[Start of section]

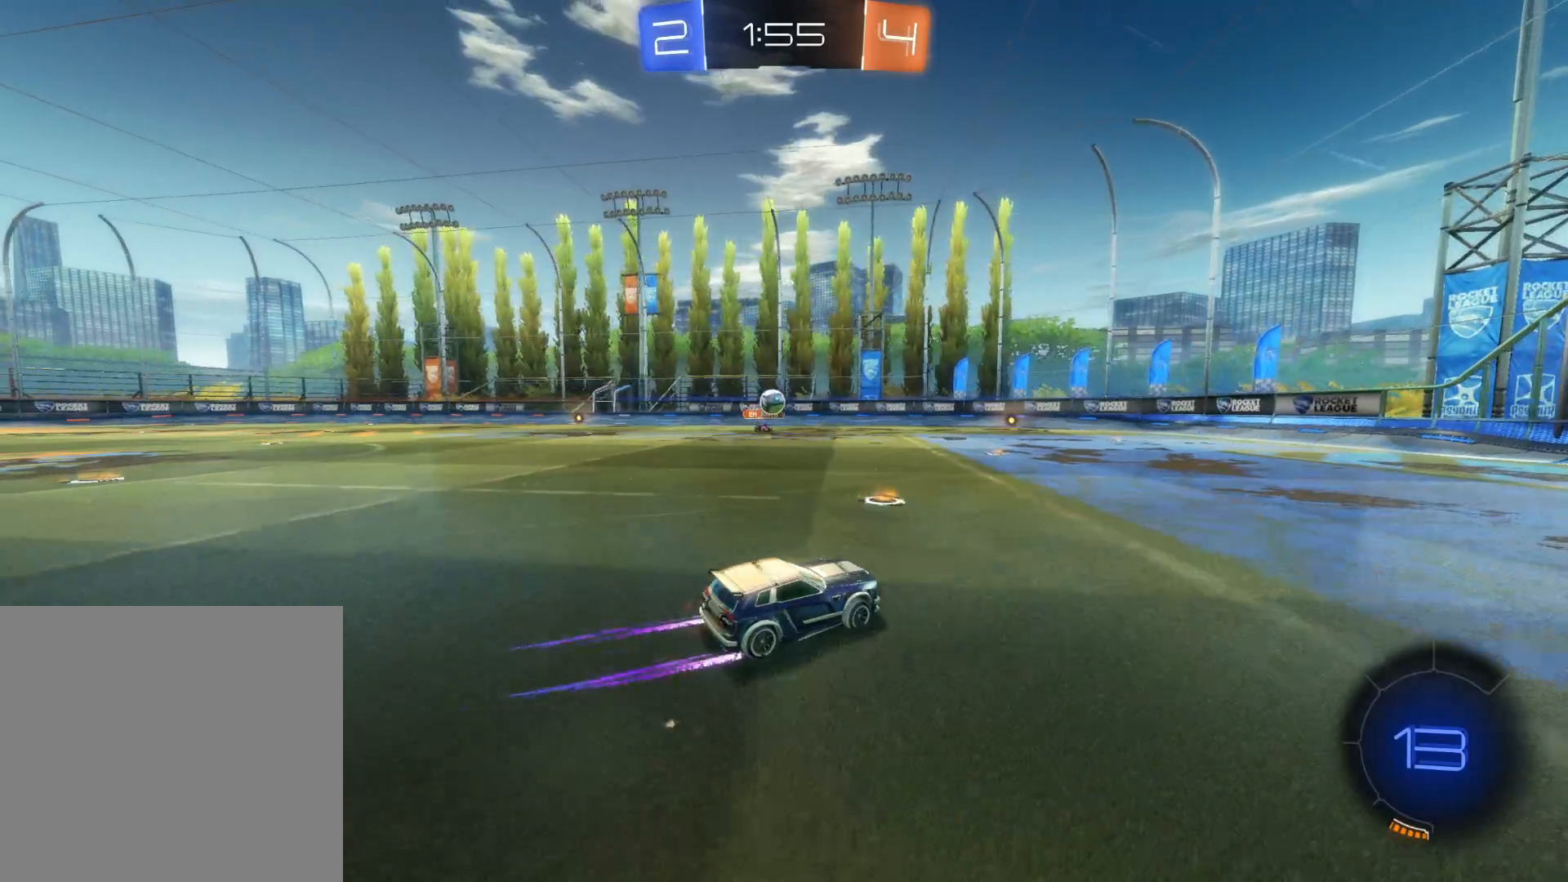
{"buttons": ["CROSS", "R2"], "left_stick": "down-right", "right_stick": "center", "events": [[150, "left_stick", "center"], [317, "left_stick", "down-left"], [483, "CROSS", "down"], [483, "left_stick", "down-right"]]}
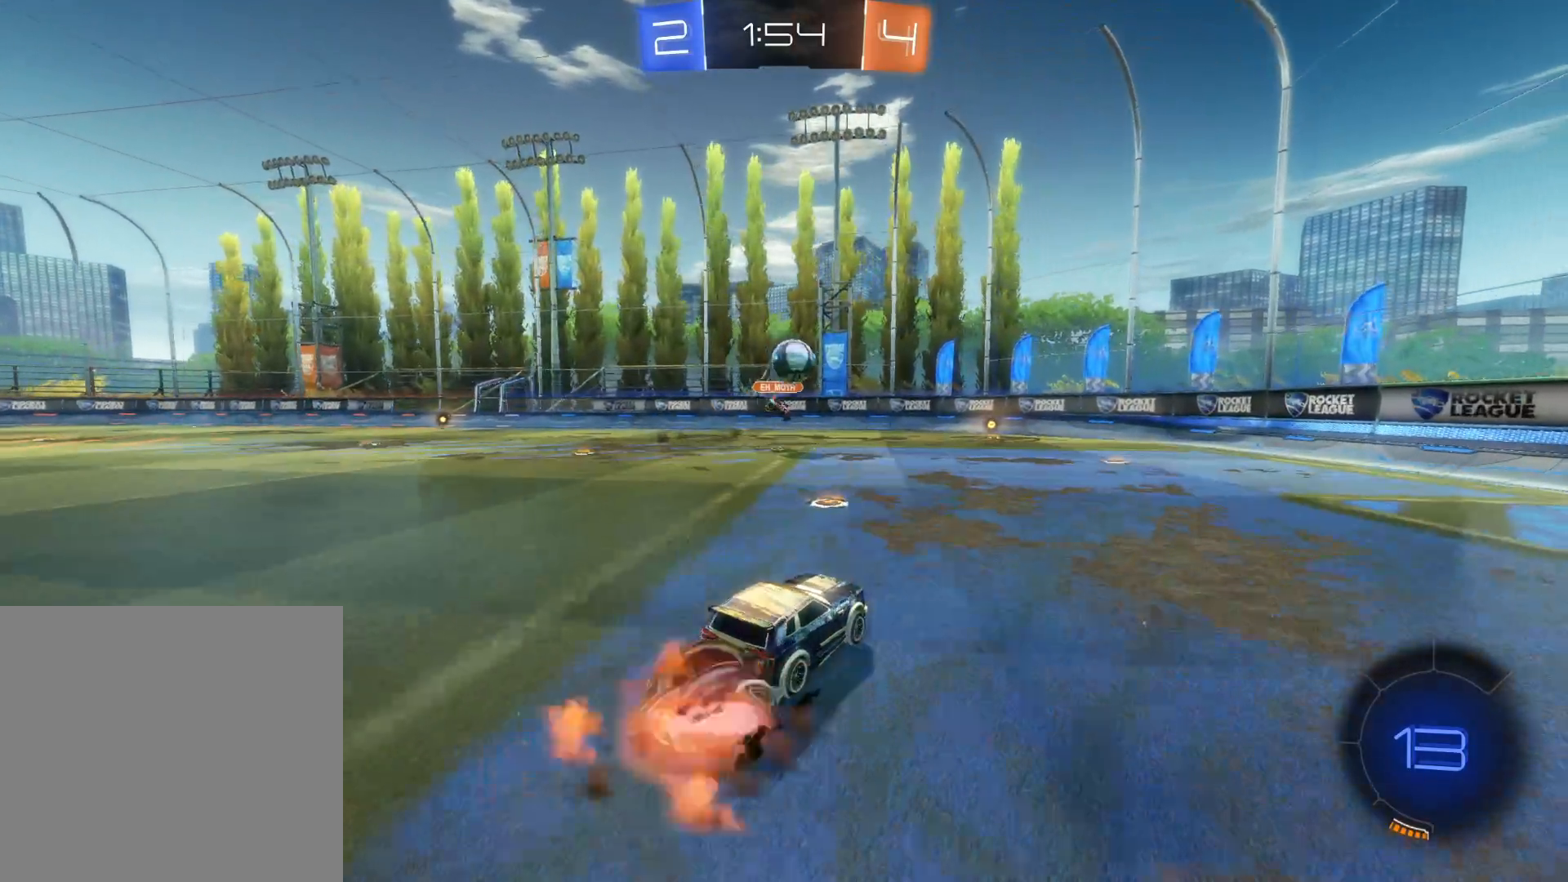
{"buttons": ["CROSS", "CIRCLE", "L1", "R2"], "left_stick": "right", "right_stick": "center", "events": [[17, "CIRCLE", "down"], [17, "L1", "down"], [350, "left_stick", "right"]]}
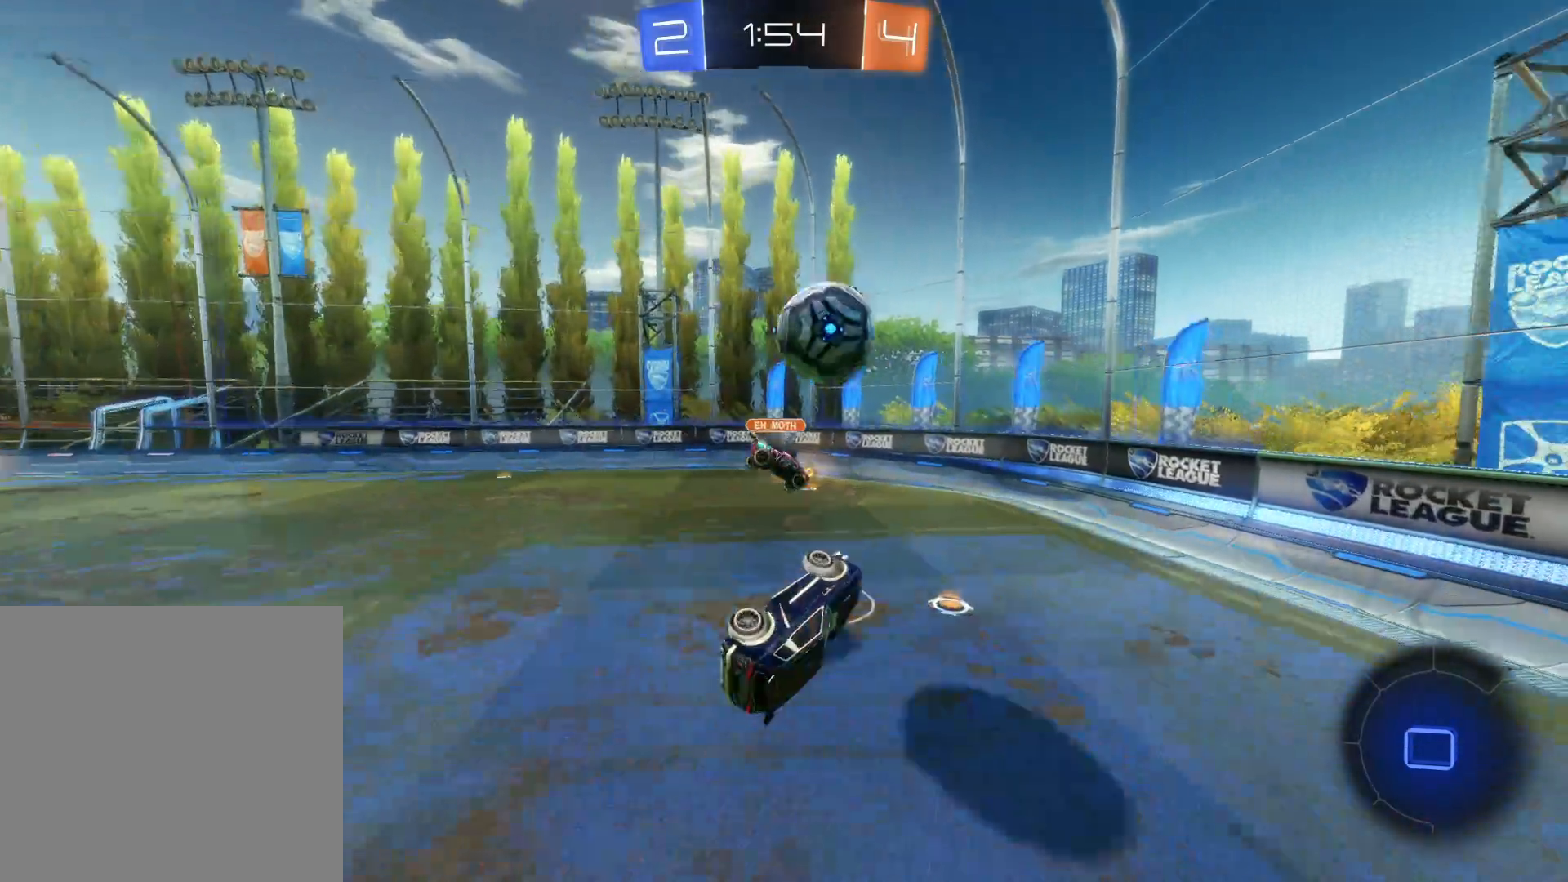
{"buttons": ["R2"], "left_stick": "up", "right_stick": "center", "events": [[267, "CROSS", "up"], [283, "left_stick", "up-right"], [383, "CIRCLE", "up"], [433, "L1", "up"], [433, "left_stick", "up"]]}
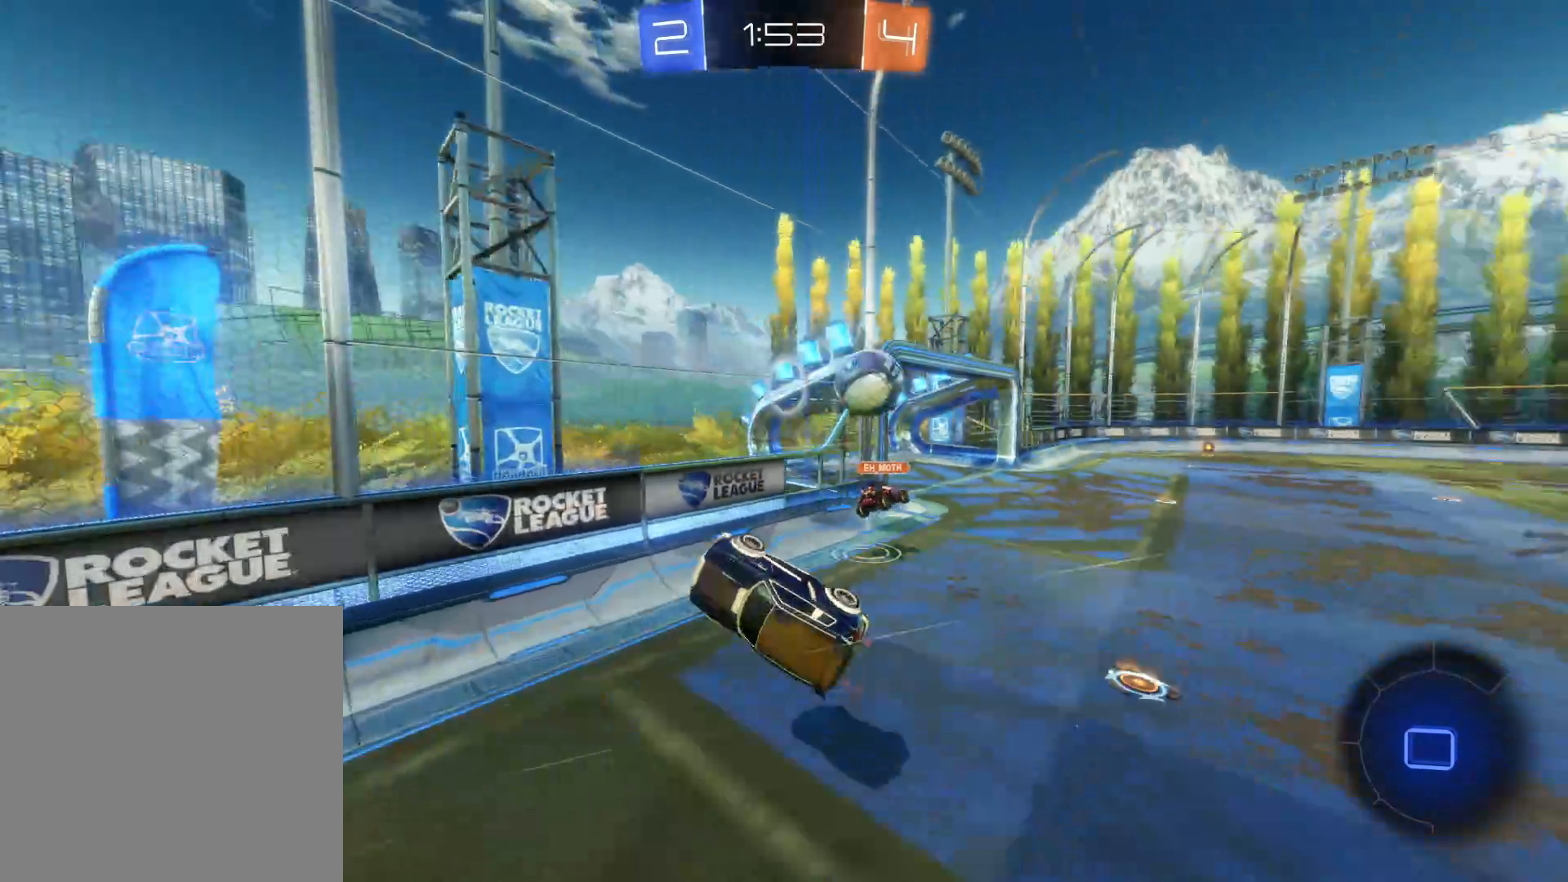
{"buttons": ["R2"], "left_stick": "left", "right_stick": "center", "events": [[33, "left_stick", "up-left"], [150, "left_stick", "left"]]}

[End of section]

Directions for this task: Go through the data and return each line where the word "CIRCLE" appears.

Exercise output:
{"buttons": ["CROSS", "CIRCLE", "L1", "R2"], "left_stick": "right", "right_stick": "center", "events": [[17, "CIRCLE", "down"], [17, "L1", "down"], [350, "left_stick", "right"]]}
{"buttons": ["R2"], "left_stick": "up", "right_stick": "center", "events": [[267, "CROSS", "up"], [283, "left_stick", "up-right"], [383, "CIRCLE", "up"], [433, "L1", "up"], [433, "left_stick", "up"]]}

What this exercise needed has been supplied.